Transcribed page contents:
- - - -
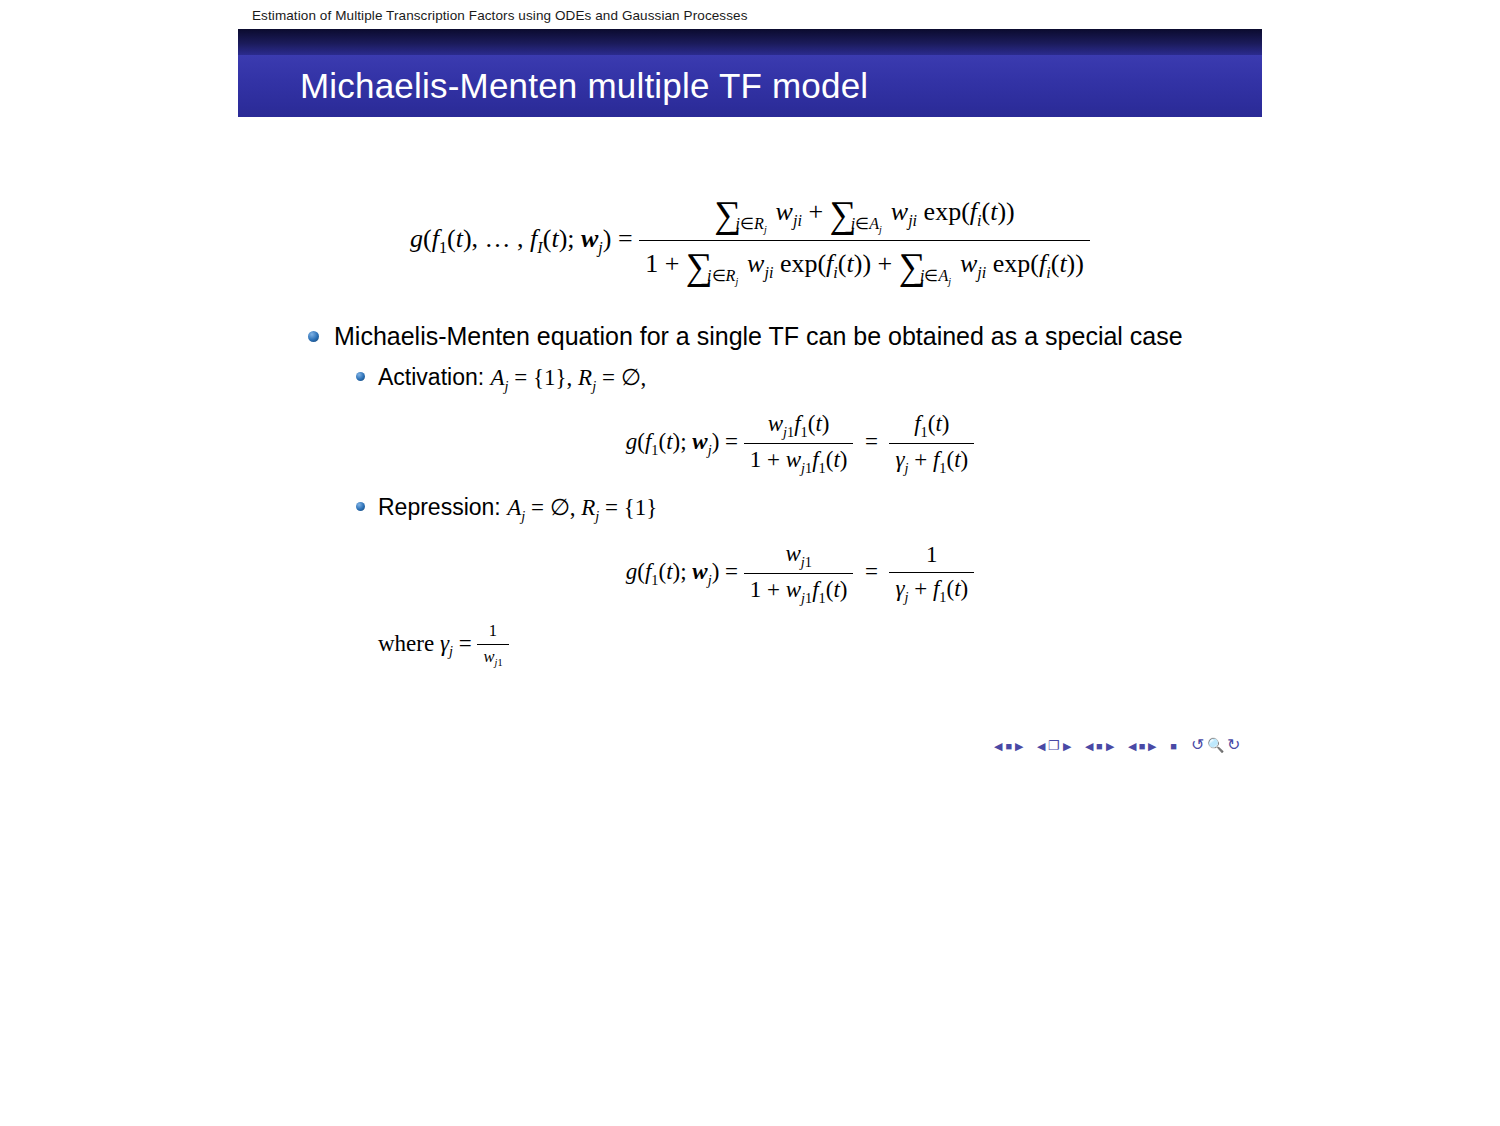Estimation of Multiple Transcription Factors using ODEs and Gaussian Processes
Michaelis-Menten multiple TF model
g(f1(t), … , fI(t); wj) = ∑i∈Rj wji + ∑i∈Aj wji exp(fi(t)) 1 + ∑i∈Rj wji exp(fi(t)) + ∑i∈Aj wji exp(fi(t))
Michaelis-Menten equation for a single TF can be obtained as a special case
Activation: Aj = {1}, Rj = ∅,
g(f1(t); wj) = wj1f1(t) 1 + wj1f1(t) = f1(t) γj + f1(t)
Repression: Aj = ∅, Rj = {1}
g(f1(t); wj) = wj1 1 + wj1f1(t) = 1 γj + f1(t)
where γj = 1 wj1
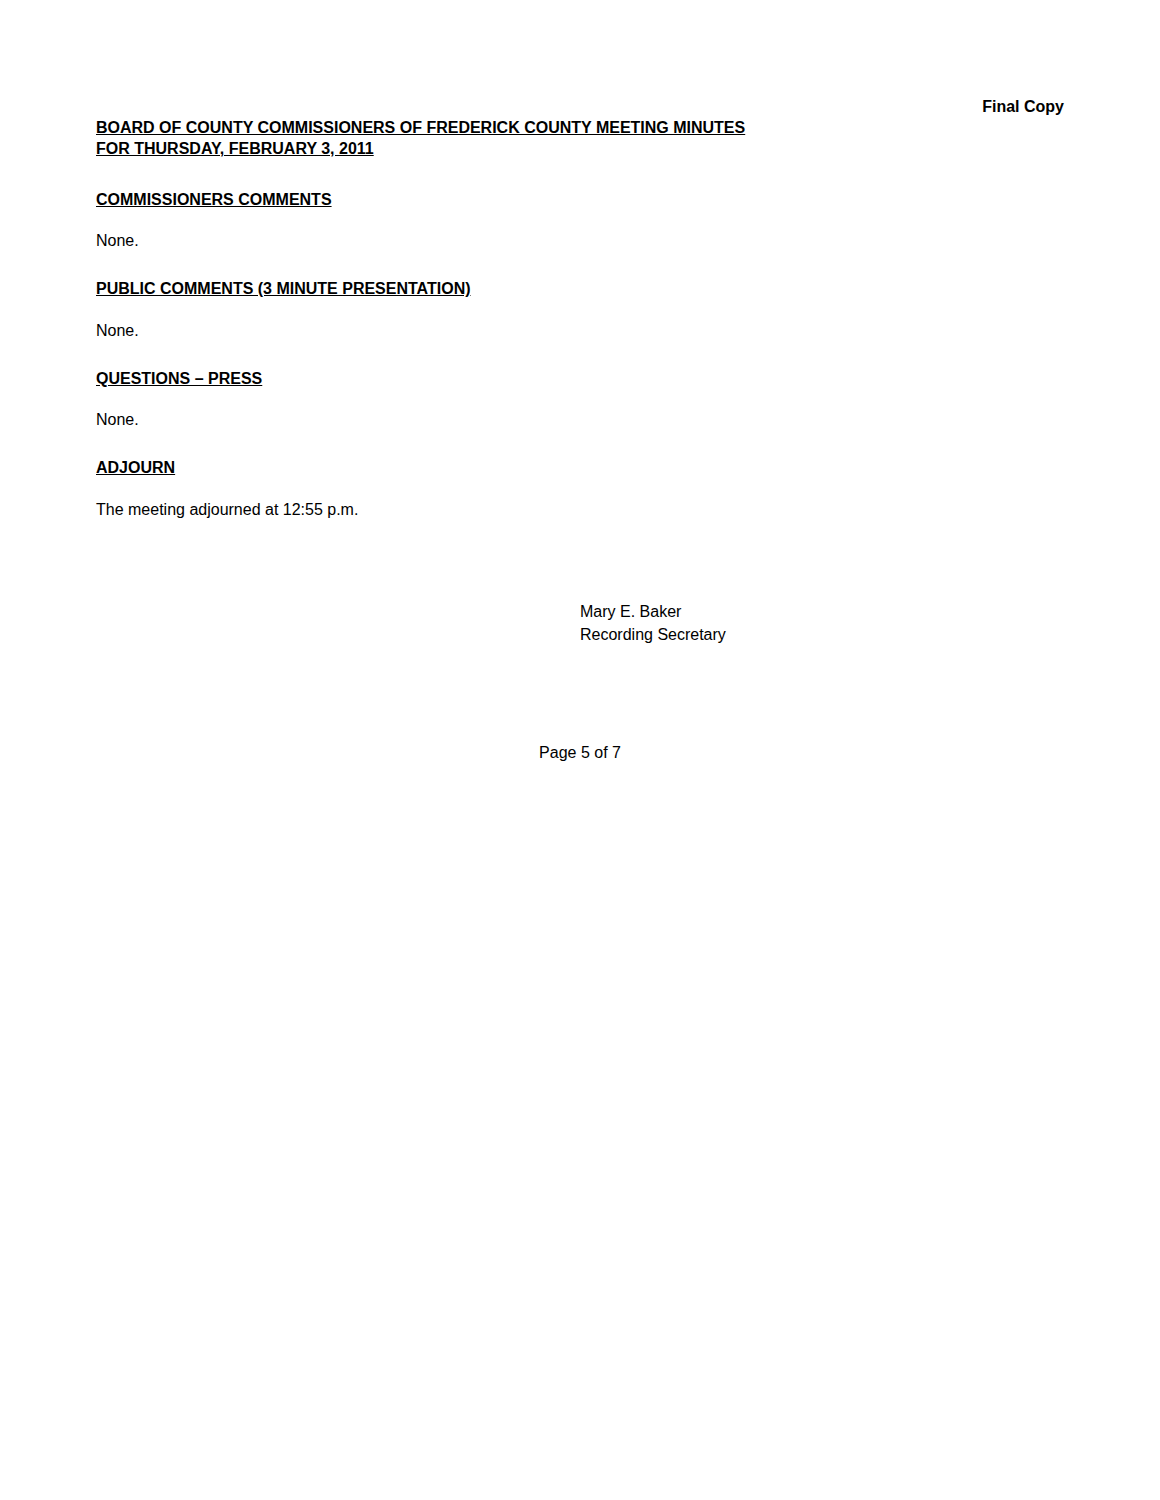Final Copy
BOARD OF COUNTY COMMISSIONERS OF FREDERICK COUNTY MEETING MINUTES
FOR THURSDAY, FEBRUARY 3, 2011
COMMISSIONERS COMMENTS
None.
PUBLIC COMMENTS (3 MINUTE PRESENTATION)
None.
QUESTIONS – PRESS
None.
ADJOURN
The meeting adjourned at 12:55 p.m.
Mary E. Baker
Recording Secretary
Page 5 of 7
- - - -
▸ Problem description:
Once the images are removed, print the remaining data exactly as it appears above.

▸ Result:
Estimation of Multiple Transcription Factors using ODEs and Gaussian Processes
Michaelis-Menten multiple TF model
g(f1(t), … , fI(t); wj) = ∑i∈Rj wji + ∑i∈Aj wji exp(fi(t)) 1 + ∑i∈Rj wji exp(fi(t)) + ∑i∈Aj wji exp(fi(t))
Michaelis-Menten equation for a single TF can be obtained as a special case
Activation: Aj = {1}, Rj = ∅,
g(f1(t); wj) = wj1f1(t) 1 + wj1f1(t) = f1(t) γj + f1(t)
Repression: Aj = ∅, Rj = {1}
g(f1(t); wj) = wj1 1 + wj1f1(t) = 1 γj + f1(t)
where γj = 1 wj1
Final Copy
BOARD OF COUNTY COMMISSIONERS OF FREDERICK COUNTY MEETING MINUTES
FOR THURSDAY, FEBRUARY 3, 2011
COMMISSIONERS COMMENTS
None.
PUBLIC COMMENTS (3 MINUTE PRESENTATION)
None.
QUESTIONS – PRESS
None.
ADJOURN
The meeting adjourned at 12:55 p.m.
Mary E. Baker
Recording Secretary
Page 5 of 7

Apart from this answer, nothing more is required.